マクマードは振り返って見た。警官の一人が席を移し、炎を上げる鉱滓に見入っていた。

「正確に言えば」もう一人の警官が言った。「地獄はこんな光景に違いない。あれよりもっとひどいものがあるのか、俺にも想像できんな。お前はこの辺では新顔だな、若いの?」

「だとしたら何だ?」マクマードは不機嫌そうに答えた。

「一言だけ、友人を選ぶのは慎重にしたほうがいいと助言しよう。もし俺がお前ならマイク・スキャンランや奴の仲間と知り合いになろうとは思わん」

「俺が誰と友達になろうと、お前らに何の関係がある?」マクマードはうなった。その声で、客車の全員が振り返ってこの口論を見た。「俺がお前らに助言を頼んだか?それともお前らは俺を助言なしでは何もできないほど青二才だと思っているのか?あんたらは訊かれた時に答えればいい。俺だったら、当分お前らに何か訊いたりせんがな!」彼はうなりを上げる犬のように、警官に向かって顔を突き出し歯をむき出した。

二人の警官は、大柄の温厚な男たちだったが、親切な申し入れをとんでもない激しさではねつけられて驚いた。

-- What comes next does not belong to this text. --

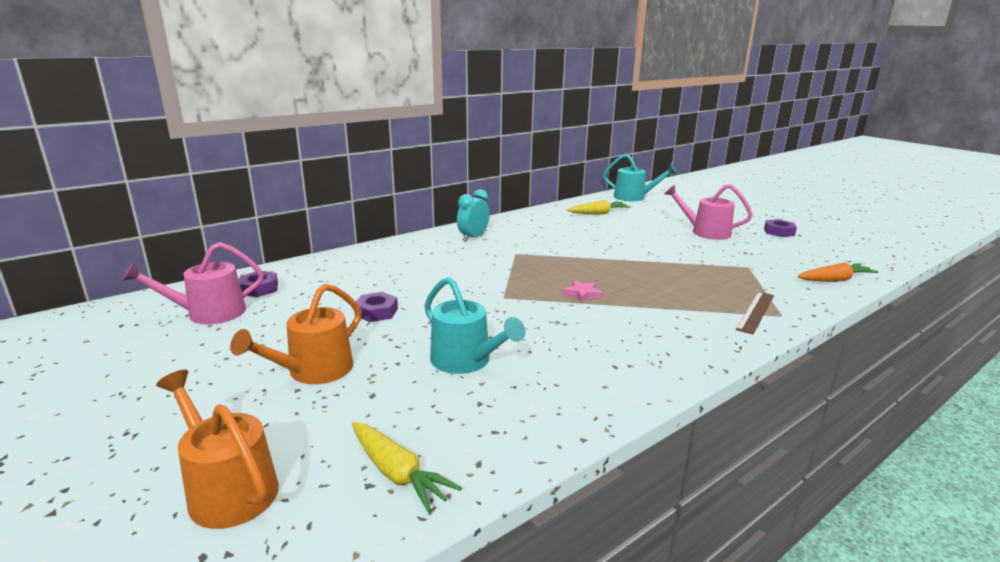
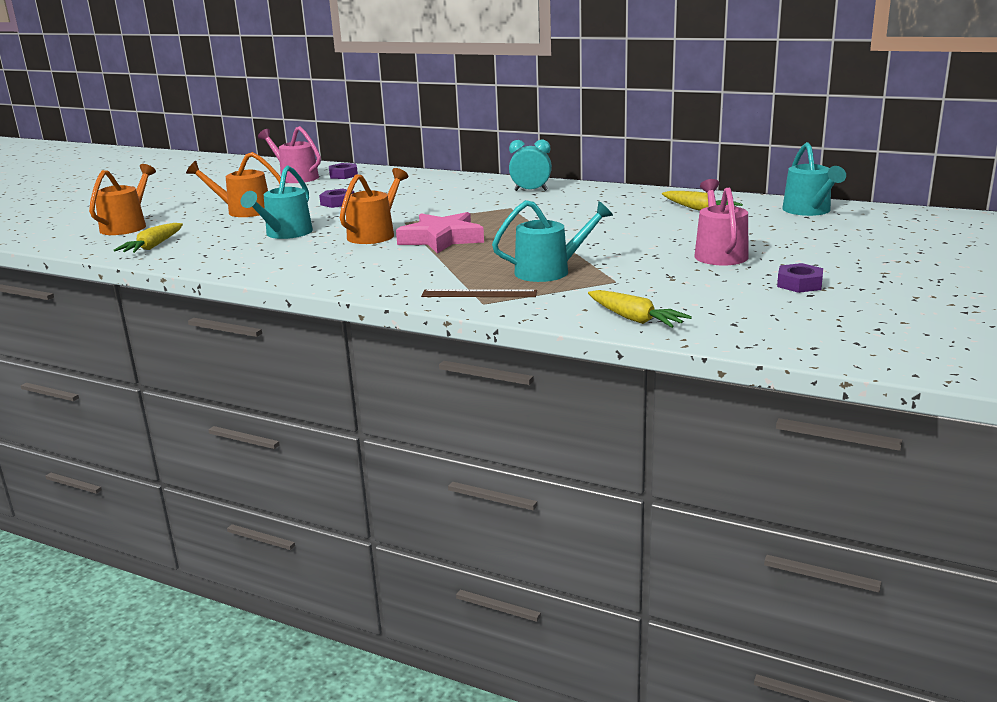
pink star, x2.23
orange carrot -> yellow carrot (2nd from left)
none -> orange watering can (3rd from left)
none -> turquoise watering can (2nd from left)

「噛み付くな、余所者」一人が言った。「お前のためを思って言ったんだ。その身なりからして、お前がこの土地のことを知らんだろうと思ってな」

「俺はこの土地を知らんが、お前らみたいな奴は知らんわけじゃない!」マクマードは凍りつくような怒りを込めて叫んだ。「お前らはどこでも同じみたいだな。誰も頼まないのにいらん忠告を押し付けてくる」

「そう遠からず、お前とはまた会いそうだな」巡査の一人がにこりとして言った。「俺が判事なら、お前は最高の獲物だな」

「俺も同じ事を考えていた」もう一人の警官が言った。「また会う事になりそうだな」

「俺はお前らの世話にはならんから、下らん事は考えるな!」マクマードは言った。「俺の名前はジャック・マクマードだ、 ―― 覚えたか?用があるなら、俺はバーミッサ、シェリダン通りのジェイコブ・シャフターのところにいる。俺がこそこそ逃げ回っているように見えるか?昼でも夜でも、俺はあんたらを見てビクビクするような人間じゃない、 ―― 分かったか!」

この新顔の豪胆な振る舞いに、炭鉱夫から共感と称賛のどよめきが起きた。二人の警官は広い肩をすぼめて、警官同士の会話に戻った。